Exercise inputs:

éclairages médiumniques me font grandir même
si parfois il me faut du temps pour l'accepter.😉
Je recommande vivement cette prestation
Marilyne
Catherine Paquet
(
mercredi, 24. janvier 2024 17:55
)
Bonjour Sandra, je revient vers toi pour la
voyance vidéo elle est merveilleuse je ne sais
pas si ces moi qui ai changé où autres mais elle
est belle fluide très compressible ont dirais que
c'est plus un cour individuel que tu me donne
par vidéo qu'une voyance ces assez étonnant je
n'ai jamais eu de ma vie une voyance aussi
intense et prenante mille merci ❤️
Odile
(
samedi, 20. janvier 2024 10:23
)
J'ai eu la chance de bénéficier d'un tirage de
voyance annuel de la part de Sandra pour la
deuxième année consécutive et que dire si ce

* * *

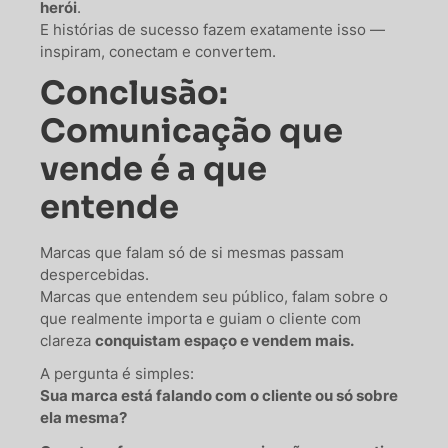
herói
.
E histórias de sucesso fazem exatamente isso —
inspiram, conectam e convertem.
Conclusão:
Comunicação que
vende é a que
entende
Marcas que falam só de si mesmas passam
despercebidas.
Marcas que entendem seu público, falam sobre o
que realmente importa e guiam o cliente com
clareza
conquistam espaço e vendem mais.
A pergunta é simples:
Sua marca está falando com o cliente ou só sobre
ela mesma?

--

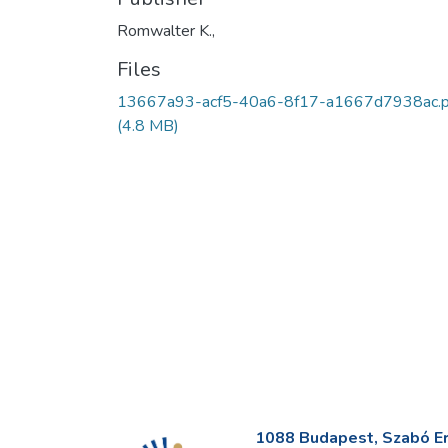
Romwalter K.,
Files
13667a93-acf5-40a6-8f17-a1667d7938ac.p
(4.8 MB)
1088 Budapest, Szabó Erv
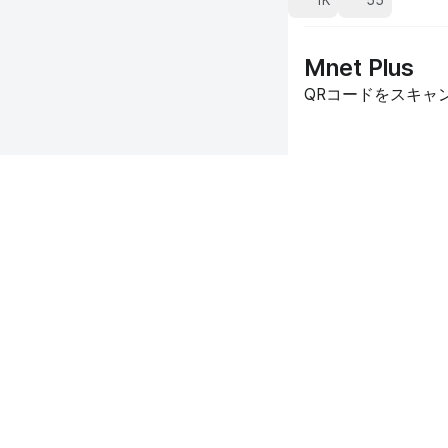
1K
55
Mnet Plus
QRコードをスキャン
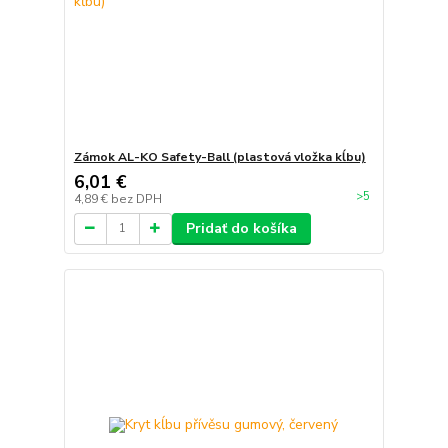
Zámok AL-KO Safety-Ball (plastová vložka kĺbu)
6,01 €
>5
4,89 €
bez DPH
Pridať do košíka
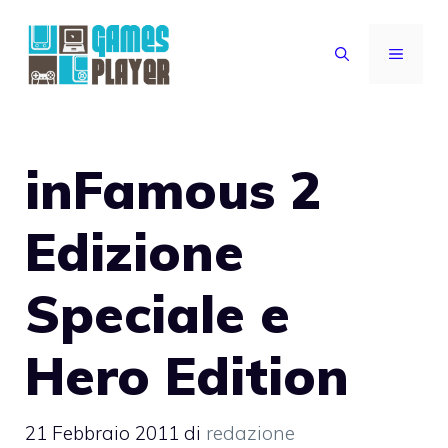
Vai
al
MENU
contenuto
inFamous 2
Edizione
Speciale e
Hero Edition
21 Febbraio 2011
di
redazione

Task objective:
Repeat the records starting with the line that contains "éclairages médiumniques me font grandir même" and going on through the line that contains "Bonjour Sandra, je revient vers toi pour la", with both of those lines included.

Answer section:
éclairages médiumniques me font grandir même
si parfois il me faut du temps pour l'accepter.😉
Je recommande vivement cette prestation
Marilyne
Catherine Paquet
(
mercredi, 24. janvier 2024 17:55
)
Bonjour Sandra, je revient vers toi pour la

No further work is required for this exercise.